[Items listed in a dataset]
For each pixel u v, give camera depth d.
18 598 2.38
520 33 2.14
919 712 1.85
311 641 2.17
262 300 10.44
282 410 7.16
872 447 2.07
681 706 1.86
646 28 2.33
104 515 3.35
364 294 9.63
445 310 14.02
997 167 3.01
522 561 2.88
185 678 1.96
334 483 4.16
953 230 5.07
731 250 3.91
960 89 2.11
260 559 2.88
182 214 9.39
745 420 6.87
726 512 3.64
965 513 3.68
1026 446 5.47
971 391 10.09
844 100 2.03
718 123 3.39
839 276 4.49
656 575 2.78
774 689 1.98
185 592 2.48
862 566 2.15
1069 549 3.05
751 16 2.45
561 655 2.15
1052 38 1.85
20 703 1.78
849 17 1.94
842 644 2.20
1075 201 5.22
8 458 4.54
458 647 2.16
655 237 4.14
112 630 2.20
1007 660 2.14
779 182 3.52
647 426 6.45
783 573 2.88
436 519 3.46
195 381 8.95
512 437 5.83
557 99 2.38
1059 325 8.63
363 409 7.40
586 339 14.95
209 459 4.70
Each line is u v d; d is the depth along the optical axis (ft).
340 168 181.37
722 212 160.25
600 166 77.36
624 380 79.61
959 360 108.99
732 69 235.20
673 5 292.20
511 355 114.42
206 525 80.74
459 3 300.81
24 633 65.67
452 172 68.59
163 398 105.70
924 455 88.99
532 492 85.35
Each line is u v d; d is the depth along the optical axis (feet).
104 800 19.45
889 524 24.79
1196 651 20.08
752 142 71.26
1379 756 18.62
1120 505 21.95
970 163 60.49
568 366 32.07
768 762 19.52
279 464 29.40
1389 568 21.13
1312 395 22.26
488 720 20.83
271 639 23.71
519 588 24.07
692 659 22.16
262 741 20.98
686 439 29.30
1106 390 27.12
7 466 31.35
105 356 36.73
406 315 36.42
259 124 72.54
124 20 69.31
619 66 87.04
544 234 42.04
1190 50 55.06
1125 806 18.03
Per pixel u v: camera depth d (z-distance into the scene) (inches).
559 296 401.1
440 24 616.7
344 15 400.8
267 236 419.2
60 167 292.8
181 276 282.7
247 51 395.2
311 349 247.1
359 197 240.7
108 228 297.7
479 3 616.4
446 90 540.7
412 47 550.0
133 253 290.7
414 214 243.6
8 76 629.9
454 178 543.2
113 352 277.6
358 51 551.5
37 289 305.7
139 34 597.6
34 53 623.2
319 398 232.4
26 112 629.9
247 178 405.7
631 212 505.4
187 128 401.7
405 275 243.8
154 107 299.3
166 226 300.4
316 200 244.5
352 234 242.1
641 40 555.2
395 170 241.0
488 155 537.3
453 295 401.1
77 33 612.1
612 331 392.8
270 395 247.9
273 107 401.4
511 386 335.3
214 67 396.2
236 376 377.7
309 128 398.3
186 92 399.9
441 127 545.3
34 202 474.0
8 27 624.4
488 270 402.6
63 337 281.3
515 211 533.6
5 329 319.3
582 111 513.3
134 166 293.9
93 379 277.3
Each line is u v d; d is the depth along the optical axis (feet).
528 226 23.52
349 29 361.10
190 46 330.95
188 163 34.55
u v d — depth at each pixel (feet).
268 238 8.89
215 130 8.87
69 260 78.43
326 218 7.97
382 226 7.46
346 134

● ACTION ITEM
Output only the lines from the one that contains "134 166 293.9" through the last line of the data above, each restated exactly.

● EXERCISE ANSWER
134 166 293.9
93 379 277.3
Each line is u v d; d is the depth along the optical axis (feet).
528 226 23.52
349 29 361.10
190 46 330.95
188 163 34.55
u v d — depth at each pixel (feet).
268 238 8.89
215 130 8.87
69 260 78.43
326 218 7.97
382 226 7.46
346 134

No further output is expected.